#### Task prompt
Where the line with "X | g<sub>1,2</sub> |" appears below, start writing out lines exactly, and finish with the line with "Z | g<sub>2,2</sub> |", which is included; write out nothing else.

[Dataset entries]
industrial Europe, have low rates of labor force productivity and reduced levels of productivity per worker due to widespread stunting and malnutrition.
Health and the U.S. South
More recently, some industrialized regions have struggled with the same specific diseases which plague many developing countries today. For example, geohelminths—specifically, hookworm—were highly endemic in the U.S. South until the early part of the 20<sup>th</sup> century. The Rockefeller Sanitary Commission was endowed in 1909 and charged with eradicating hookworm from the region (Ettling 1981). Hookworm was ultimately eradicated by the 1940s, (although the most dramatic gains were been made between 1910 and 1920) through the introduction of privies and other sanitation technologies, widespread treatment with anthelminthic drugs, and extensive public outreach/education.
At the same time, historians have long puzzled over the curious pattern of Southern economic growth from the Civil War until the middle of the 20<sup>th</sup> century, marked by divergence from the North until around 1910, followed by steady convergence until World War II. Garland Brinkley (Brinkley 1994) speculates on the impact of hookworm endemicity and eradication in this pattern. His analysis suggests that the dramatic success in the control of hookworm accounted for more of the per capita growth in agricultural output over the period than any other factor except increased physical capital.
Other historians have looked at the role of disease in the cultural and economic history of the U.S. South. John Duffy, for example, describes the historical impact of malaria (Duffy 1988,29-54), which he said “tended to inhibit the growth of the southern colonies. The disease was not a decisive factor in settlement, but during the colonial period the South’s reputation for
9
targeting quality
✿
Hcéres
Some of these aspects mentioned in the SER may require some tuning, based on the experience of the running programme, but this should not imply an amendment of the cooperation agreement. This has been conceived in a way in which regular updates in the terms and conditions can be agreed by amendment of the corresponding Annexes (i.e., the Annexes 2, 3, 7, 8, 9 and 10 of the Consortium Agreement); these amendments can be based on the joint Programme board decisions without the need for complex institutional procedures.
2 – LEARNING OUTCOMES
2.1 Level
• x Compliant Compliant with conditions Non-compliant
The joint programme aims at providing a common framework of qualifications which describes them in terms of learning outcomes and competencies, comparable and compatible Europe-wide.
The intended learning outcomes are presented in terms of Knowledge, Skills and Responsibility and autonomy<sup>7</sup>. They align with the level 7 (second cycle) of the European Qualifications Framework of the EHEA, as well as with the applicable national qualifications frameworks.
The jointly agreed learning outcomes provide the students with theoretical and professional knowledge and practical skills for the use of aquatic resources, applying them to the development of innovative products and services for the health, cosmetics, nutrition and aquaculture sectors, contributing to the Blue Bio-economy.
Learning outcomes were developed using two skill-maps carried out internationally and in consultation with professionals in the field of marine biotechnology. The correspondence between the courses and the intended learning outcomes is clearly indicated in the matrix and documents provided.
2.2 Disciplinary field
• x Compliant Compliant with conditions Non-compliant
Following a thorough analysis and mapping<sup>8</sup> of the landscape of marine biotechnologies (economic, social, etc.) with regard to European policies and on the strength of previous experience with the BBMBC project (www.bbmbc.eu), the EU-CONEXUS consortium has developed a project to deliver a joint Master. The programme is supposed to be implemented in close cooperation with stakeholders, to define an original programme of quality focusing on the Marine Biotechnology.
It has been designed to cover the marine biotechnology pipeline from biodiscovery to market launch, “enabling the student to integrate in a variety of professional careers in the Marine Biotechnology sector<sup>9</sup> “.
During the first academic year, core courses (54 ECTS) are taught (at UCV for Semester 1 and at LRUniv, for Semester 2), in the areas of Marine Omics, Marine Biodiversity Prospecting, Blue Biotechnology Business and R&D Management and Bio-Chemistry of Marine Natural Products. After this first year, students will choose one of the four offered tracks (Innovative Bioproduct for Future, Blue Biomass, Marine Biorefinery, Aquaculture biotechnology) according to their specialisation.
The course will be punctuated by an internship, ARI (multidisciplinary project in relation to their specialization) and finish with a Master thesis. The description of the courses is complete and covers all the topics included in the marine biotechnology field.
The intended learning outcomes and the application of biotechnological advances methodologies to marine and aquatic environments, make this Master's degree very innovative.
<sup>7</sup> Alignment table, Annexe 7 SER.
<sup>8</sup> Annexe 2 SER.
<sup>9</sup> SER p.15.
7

...

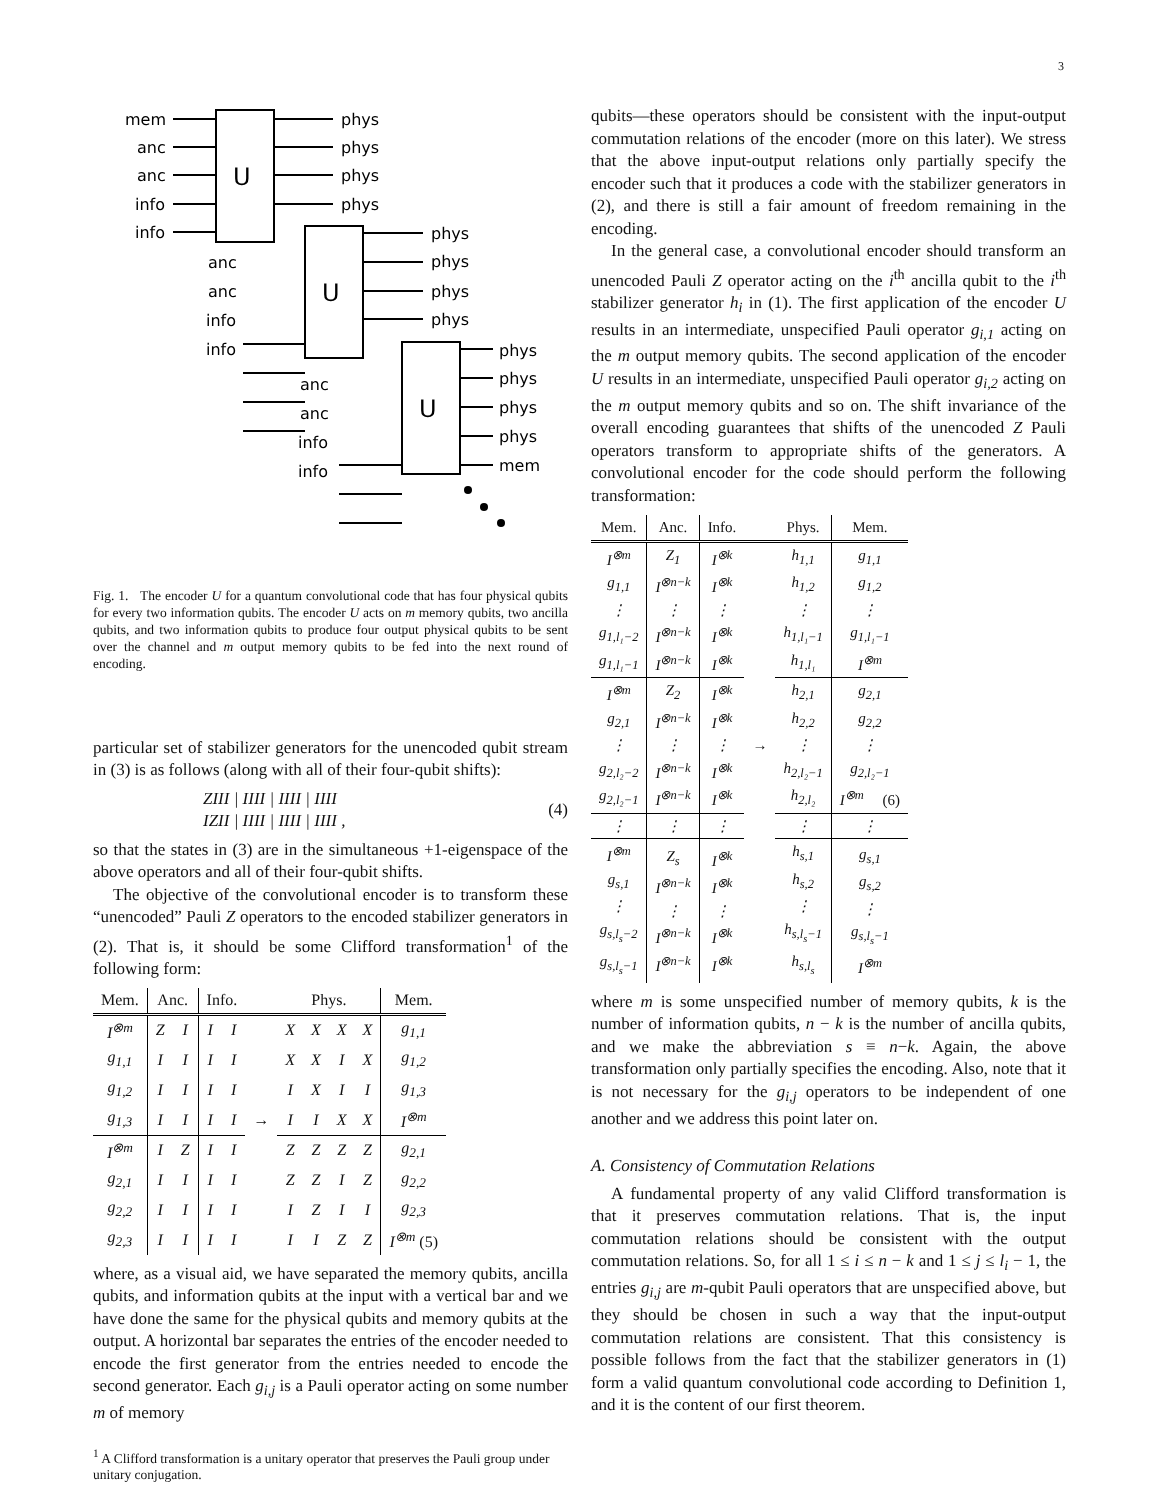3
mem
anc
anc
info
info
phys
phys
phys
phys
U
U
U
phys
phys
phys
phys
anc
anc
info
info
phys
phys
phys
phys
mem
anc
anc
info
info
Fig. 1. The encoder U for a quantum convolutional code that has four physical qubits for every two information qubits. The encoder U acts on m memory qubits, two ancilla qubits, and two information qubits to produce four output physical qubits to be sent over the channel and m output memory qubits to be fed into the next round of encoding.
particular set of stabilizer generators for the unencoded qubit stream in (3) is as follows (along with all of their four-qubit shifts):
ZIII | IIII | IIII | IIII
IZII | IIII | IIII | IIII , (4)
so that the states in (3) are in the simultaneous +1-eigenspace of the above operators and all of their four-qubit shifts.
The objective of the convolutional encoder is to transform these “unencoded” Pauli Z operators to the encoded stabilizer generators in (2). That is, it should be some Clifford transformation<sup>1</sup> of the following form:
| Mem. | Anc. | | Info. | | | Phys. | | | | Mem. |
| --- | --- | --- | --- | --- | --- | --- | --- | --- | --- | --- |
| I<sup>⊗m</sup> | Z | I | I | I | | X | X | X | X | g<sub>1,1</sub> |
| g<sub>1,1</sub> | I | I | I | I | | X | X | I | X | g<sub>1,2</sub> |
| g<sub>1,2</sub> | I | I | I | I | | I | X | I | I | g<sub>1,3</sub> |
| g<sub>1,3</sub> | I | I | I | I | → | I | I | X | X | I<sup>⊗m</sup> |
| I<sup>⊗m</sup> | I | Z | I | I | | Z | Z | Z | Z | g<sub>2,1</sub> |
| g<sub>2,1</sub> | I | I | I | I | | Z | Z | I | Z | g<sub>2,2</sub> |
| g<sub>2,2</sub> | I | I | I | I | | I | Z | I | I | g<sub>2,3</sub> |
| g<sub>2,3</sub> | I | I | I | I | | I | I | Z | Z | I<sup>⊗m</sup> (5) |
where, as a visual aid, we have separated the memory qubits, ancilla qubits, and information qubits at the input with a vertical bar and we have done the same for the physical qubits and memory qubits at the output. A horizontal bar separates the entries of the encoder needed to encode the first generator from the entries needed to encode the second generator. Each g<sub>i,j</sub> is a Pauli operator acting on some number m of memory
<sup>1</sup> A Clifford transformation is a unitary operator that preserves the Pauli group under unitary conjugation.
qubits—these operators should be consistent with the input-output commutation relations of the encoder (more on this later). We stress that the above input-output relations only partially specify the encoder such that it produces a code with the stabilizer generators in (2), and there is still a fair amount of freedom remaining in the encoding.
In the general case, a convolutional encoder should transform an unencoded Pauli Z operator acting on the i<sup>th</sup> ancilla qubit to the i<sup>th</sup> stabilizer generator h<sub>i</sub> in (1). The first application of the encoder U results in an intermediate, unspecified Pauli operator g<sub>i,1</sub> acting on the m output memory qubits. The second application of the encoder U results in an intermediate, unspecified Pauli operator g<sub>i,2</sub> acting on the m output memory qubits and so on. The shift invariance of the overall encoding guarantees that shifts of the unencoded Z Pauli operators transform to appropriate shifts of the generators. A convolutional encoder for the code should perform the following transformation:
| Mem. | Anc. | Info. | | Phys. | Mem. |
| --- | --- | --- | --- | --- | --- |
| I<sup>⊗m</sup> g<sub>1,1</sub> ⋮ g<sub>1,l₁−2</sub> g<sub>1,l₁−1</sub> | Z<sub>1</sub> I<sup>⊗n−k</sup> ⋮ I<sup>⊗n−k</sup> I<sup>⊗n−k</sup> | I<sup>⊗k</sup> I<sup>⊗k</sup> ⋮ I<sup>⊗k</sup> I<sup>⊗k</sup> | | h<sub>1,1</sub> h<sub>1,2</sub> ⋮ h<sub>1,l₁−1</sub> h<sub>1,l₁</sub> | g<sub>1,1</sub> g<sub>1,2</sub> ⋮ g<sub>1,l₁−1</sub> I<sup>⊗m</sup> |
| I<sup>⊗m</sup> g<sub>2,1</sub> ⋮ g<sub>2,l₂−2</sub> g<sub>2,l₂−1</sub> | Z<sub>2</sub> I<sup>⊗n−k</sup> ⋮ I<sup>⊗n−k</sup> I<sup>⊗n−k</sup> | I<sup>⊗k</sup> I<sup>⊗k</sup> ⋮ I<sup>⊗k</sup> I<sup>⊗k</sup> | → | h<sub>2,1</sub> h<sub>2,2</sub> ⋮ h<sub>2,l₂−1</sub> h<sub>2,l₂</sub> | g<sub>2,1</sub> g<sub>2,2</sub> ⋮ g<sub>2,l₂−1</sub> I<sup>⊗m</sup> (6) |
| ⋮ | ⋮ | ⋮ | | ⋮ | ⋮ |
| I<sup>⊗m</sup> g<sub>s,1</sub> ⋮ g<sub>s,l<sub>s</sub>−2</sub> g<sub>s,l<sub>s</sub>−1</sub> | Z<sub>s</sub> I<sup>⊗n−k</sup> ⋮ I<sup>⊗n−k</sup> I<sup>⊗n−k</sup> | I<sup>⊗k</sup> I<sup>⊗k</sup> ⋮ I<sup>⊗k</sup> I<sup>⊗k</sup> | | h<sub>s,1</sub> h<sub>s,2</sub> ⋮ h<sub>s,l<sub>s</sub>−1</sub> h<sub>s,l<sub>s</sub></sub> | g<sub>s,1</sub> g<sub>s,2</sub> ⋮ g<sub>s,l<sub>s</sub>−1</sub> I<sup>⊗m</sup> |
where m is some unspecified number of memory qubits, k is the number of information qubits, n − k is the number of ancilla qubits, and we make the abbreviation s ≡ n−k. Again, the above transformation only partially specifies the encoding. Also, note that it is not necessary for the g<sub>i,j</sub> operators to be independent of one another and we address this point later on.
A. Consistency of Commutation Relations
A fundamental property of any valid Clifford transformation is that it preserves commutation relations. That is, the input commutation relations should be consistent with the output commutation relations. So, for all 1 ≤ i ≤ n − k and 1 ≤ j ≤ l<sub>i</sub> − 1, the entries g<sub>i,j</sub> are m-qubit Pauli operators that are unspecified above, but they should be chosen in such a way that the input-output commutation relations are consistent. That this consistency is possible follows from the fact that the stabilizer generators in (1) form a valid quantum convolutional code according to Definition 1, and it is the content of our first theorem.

#### Response
| g<sub>1,1</sub> | I | I | I | I | | X | X | I | X | g<sub>1,2</sub> |
| g<sub>1,2</sub> | I | I | I | I | | I | X | I | I | g<sub>1,3</sub> |
| g<sub>1,3</sub> | I | I | I | I | → | I | I | X | X | I<sup>⊗m</sup> |
| I<sup>⊗m</sup> | I | Z | I | I | | Z | Z | Z | Z | g<sub>2,1</sub> |
| g<sub>2,1</sub> | I | I | I | I | | Z | Z | I | Z | g<sub>2,2</sub> |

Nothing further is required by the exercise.